Hormones are a hot issue in these parts. As do at least 85% of Maine's milk producers, Nutting signs an affidavit each year vowing not to inject his cows with recombinant bovine somatotropin (RBST), a genetically engineered growth hormone. "We're proud of the way we farm," says the third-generation dairyman. "Consumers have the right to know how their milk is made."
Not necessarily. A food fight has erupted in New England between those who would label their produce as they see fit and those who argue that some of those labels give customers a false impression. Chief among the latter is Monsanto Corp., the agrochemical giant that markets RBST and is fighting a rearguard action to quell consumer resistance to its product.
The St. Louis, Mo., multinational demanded last year that Maine suspend its official Quality seal, which is granted only to milk from uninjected cows. When the state refused, Monsanto took another tack, suing one of Maine's leading dairies in federal court in Boston. The suit charged that Oakhurst Dairy, the company that buys Nutting's milk, is misleading consumers by advertising a no-artificial-hormone pledge, implying that its milk is safer and healthier. "Milk is milk," says Janice Armstrong, Monsanto's director of public affairs.
That sets the stage for the latest chapter in a battle that has raged for more than a decade. Critics claim although studies are inconclusive that using synthetic bovine growth hormone could lead to such health problems as premature puberty or even cancer. But the Food and Drug Administration (FDA) studied the issue before it approved RBST in 1993, when it reported that tests showed no significant difference between the milk from treated and untreated cows.

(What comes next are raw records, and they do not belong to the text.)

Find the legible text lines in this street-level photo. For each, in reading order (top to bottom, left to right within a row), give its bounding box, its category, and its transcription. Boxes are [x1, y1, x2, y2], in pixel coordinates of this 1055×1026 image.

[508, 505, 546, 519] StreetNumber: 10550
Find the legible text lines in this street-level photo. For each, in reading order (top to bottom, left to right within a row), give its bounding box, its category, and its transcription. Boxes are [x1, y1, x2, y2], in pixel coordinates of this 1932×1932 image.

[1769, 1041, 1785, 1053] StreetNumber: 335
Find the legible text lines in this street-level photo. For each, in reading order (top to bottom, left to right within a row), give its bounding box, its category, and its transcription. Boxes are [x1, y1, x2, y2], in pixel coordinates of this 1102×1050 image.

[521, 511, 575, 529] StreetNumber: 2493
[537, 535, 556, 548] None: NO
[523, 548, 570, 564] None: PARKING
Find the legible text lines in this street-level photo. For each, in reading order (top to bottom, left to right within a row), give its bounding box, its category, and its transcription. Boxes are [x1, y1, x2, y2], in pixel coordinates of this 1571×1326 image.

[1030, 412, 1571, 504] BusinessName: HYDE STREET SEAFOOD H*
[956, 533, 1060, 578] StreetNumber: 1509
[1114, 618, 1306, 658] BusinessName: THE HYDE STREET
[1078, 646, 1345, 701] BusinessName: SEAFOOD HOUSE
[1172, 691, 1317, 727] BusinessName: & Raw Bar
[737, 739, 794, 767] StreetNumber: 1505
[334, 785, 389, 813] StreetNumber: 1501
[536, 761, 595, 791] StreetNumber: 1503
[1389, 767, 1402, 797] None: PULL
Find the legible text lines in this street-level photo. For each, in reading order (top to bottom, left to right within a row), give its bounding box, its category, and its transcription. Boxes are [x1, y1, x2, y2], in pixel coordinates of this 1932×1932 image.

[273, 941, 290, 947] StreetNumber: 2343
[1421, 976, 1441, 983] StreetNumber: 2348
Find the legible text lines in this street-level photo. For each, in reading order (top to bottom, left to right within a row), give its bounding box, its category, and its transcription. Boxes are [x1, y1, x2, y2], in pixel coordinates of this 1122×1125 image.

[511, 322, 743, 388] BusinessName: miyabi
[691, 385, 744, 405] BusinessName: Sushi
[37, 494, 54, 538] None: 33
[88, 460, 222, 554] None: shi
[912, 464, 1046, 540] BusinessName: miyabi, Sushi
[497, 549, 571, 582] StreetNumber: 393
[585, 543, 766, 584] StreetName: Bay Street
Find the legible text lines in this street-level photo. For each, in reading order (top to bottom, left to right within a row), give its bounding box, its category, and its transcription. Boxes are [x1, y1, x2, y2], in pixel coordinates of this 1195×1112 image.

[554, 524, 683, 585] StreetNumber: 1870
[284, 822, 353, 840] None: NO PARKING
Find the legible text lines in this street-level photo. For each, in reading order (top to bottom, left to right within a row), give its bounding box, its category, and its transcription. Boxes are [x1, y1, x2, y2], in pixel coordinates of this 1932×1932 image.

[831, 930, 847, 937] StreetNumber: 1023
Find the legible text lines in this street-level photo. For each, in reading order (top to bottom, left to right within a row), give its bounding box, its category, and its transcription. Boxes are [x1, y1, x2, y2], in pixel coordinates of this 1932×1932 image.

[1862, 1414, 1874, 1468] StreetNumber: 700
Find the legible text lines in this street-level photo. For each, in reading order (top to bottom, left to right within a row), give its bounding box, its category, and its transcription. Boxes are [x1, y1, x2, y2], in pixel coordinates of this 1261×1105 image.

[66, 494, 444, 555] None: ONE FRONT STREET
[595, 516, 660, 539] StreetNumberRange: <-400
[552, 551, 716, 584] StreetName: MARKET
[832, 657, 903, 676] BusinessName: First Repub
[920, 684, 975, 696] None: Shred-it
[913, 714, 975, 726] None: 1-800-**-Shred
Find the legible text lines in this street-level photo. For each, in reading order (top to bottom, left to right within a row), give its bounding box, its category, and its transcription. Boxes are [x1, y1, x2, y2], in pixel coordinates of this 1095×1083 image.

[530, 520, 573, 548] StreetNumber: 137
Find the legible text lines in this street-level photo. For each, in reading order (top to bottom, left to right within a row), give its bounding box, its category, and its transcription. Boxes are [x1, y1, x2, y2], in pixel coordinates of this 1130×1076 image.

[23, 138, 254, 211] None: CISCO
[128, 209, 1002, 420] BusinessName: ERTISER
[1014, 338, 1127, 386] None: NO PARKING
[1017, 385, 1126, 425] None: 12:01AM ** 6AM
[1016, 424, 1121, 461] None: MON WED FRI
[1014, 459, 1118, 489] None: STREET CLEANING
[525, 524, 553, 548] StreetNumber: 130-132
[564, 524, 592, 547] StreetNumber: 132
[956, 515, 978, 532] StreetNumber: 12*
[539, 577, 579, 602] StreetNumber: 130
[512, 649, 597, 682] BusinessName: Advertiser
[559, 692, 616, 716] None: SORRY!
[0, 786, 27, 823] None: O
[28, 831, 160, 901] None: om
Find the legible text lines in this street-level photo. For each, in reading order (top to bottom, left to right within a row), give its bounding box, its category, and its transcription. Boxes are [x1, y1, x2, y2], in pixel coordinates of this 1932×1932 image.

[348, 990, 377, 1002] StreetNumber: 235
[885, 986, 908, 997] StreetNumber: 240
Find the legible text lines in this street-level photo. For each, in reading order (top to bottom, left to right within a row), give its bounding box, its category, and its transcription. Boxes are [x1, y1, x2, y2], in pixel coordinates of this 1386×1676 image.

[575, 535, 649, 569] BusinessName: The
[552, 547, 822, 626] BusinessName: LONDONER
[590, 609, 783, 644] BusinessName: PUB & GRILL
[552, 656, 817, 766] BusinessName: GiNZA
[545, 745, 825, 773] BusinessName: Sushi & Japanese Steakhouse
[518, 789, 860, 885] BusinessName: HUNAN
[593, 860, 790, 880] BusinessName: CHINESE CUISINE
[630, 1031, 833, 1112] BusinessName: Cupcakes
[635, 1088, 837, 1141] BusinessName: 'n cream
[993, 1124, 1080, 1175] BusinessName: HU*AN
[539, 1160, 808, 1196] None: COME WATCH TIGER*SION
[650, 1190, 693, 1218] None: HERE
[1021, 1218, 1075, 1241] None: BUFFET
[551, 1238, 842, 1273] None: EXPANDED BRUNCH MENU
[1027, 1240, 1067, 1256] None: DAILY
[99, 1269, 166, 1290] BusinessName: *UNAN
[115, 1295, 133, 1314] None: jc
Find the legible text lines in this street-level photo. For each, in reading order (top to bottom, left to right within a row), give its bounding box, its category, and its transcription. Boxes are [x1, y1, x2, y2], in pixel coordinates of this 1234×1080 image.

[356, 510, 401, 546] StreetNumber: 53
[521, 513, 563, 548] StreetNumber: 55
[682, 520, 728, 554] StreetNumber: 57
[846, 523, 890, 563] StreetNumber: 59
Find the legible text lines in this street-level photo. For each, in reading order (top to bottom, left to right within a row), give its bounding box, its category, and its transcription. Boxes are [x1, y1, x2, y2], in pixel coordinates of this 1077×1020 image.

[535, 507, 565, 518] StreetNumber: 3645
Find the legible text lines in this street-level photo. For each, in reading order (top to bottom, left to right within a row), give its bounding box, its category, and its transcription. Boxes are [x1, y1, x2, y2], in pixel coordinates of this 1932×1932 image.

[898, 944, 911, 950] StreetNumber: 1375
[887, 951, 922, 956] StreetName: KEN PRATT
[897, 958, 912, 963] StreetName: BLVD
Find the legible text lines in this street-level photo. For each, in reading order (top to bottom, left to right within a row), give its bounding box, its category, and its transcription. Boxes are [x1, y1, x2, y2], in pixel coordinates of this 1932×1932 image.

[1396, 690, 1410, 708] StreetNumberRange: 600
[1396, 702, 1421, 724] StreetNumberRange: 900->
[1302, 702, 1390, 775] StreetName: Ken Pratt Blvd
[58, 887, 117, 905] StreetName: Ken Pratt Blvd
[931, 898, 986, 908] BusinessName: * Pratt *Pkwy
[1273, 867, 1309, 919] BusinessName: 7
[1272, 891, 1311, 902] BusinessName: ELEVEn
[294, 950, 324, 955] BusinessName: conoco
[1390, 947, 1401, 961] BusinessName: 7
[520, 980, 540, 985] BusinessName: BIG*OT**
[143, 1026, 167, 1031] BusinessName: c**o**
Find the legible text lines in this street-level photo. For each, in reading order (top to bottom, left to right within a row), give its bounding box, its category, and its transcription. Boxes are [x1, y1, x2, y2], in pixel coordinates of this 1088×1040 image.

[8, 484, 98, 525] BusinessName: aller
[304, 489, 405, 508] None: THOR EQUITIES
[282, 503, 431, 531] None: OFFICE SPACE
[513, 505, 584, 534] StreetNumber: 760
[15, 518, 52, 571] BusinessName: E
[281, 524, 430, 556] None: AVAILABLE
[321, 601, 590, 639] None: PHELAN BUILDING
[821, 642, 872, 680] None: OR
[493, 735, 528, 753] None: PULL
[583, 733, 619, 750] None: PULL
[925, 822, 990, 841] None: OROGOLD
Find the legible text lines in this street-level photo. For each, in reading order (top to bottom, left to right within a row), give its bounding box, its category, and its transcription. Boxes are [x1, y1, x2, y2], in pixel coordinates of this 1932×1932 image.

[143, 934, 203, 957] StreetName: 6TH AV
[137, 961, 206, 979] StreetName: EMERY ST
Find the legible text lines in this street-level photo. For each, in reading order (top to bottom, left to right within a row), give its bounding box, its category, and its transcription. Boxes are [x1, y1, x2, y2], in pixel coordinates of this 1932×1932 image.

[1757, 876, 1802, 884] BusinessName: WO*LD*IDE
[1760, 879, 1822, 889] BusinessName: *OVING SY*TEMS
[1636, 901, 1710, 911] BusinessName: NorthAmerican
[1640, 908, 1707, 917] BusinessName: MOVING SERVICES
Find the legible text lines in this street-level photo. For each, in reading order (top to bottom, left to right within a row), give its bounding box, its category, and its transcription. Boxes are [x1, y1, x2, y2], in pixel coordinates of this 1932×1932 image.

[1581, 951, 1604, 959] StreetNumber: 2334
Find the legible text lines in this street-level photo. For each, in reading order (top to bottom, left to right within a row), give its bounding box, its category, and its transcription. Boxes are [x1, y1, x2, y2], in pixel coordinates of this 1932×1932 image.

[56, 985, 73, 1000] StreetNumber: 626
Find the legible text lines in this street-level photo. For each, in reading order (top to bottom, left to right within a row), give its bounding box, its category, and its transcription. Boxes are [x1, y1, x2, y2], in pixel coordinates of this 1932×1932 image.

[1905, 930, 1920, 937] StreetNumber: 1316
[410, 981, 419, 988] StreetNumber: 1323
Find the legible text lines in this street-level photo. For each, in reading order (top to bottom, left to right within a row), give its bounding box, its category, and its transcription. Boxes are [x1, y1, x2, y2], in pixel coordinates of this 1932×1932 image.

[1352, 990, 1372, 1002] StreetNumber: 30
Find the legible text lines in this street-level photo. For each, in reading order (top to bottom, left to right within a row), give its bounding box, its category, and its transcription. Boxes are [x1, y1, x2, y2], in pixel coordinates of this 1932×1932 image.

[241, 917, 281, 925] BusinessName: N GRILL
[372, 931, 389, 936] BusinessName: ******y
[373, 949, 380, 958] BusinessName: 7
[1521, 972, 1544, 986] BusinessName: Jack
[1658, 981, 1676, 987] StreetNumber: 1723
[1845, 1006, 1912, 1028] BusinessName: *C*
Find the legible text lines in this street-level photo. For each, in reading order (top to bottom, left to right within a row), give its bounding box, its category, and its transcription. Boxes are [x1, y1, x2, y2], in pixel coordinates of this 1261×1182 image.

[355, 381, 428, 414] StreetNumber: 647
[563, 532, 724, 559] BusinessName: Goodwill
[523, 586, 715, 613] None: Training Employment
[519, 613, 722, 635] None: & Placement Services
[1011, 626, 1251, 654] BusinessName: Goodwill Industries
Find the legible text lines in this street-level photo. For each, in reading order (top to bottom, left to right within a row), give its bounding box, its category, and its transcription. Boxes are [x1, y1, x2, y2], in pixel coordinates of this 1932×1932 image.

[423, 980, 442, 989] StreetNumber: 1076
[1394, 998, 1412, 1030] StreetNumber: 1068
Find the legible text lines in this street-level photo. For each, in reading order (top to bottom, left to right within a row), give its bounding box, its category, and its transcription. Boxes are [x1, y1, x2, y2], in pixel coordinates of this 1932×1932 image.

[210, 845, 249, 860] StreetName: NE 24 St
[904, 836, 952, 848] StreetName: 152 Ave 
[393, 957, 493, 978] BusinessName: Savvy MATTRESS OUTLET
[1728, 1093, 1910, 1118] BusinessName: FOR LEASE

Several groups, including Consumers Union and the Center for Food Safety, say the tests did in fact reveal worrisome differences and that the FDA incorrectly interpreted the data. Activists campaigning against genetically modified (GM) food want the U.S. to ban RBST outright, as Europe and Canada have. As for Maine, "we would rather be safe than sorry," says assistant attorney general Francis Ackerman, who is preparing the state's brief to intervene on Oakhurst's behalf.
Today one-third of U.S. dairy herds are injected with RBST, which stimulates cows to produce as much as 15% more milk. Lawsuits over labeling have forced the repeal of a Vermont hormone-disclosure law and stopped dairies in Illinois and Texas from touting their milk as RBST-free. Earlier this year the FDA took up the fight, warning producers in Florida, New York, New Jersey and Minnesota against using labels that say "no hormones" or "hormone-free." The agency has said nothing, however, about labels like Oakhurst's that refer only to farmers avoiding "artificial" or "synthetic" hormones. Monsanto would like Oakhurst to emulate Ben & Jerry's and Stonyfield Farm, whose no-synthetic-hormone labels also carry language noting the FDA's approval of RBST. But Stanley Bennett, whose family built Oakhurst from a two-horse outfit in 1921 into an $85 million modern processor, says he won't be "bullied" by the $4.7 billion biotech behemoth. "We are in the business of marketing milk," he says, "not Monsanto's drugs."
Is the battle over the milk of Maine about free speech? Or is it about dairies using scare tactics to sell more product? "Oakhurst's marketing campaign is based more on fear than on facts," says Monsanto's Armstrong. Consumer groups say if farmers can't label their milk as coming from cows free of artificial hormones, it could set a precedent for challenging such popular labels as "MSG-free," "no artificial flavors," "free-range" and "GM-free." Maine attorney general Steven Rowe plans to ask Vermont, New Hampshire and Massachusetts to help him fight Monsanto when the suit goes to trial in January. "We in New England are into purity," he says. "The FDA may not have a problem with artificial growth hormones, but many consumers do." That's what farmers like John Nutting are counting on.